2014年8月23日~25日の三日間、「第9回映画の復元と保存に関するワークショップ」に参加しました。このワークショップは、「映画の復元と保存に関するワークショップ」運営委員会が主催し、映画の復元と保存の意義、最新情報、今後の課題について理解を深めること、そして参加者の交流を通して国内外のネットワ-クを強化することを目的として開催されています。

初日・2日目が講義、3日目が実習という、とても密度の濃いワークショップです。講義の二日間では、30分から1時間程度の講義と、10分程度のライトニングトーク(短時間の発表形式)が行われました。 ライトニングトークの発表題目を見てみると、テーマの幅広さがわかります。保存や修復に関する技術的な問題、上映環境や機材確保の問題、サイレント映画を上映するための環境(ピアノ設置)の問題、と多彩です。資料の現物を保存するだけではなく、活用する手段や文化を同時に保存していかなければならないということが表れています。

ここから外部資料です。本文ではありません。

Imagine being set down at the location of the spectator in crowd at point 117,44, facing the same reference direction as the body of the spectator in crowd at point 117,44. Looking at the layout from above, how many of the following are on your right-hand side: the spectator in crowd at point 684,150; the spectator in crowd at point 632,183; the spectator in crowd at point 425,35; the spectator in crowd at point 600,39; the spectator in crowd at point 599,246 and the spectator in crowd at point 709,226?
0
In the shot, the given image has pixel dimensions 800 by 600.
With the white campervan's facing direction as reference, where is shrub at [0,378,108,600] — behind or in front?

講義会場となった京都文化博物館では、フィルムライブラリー事業として、映画資料の収集、保存を行っており、フィルムシアターがあります。初日に、京都文化博物館 森脇清隆氏の講義があり、そのお話では、シアター開設時に設置した映写機はすでに製造中止になったそうです。メンテナンスは継続されているそうですが、それもいつまで続くかわからない状況だということです。再生機器の問題は、私達の身近でも起きています。VHS、カセットテープ、MD、CD、DVDなど、記録媒体は残っているけれども再生機器がなかったり、壊れていたりということが、結構あるのではないでしょうか。

アーカイブをする上での資料保存と活用手段の関係について、改めて考える機会となった3日間でした。今回は触れられませんでしたが、3日目の実習では、フィルムの修復現場の見学、修復体験など、普段なかなかできない体験ができました。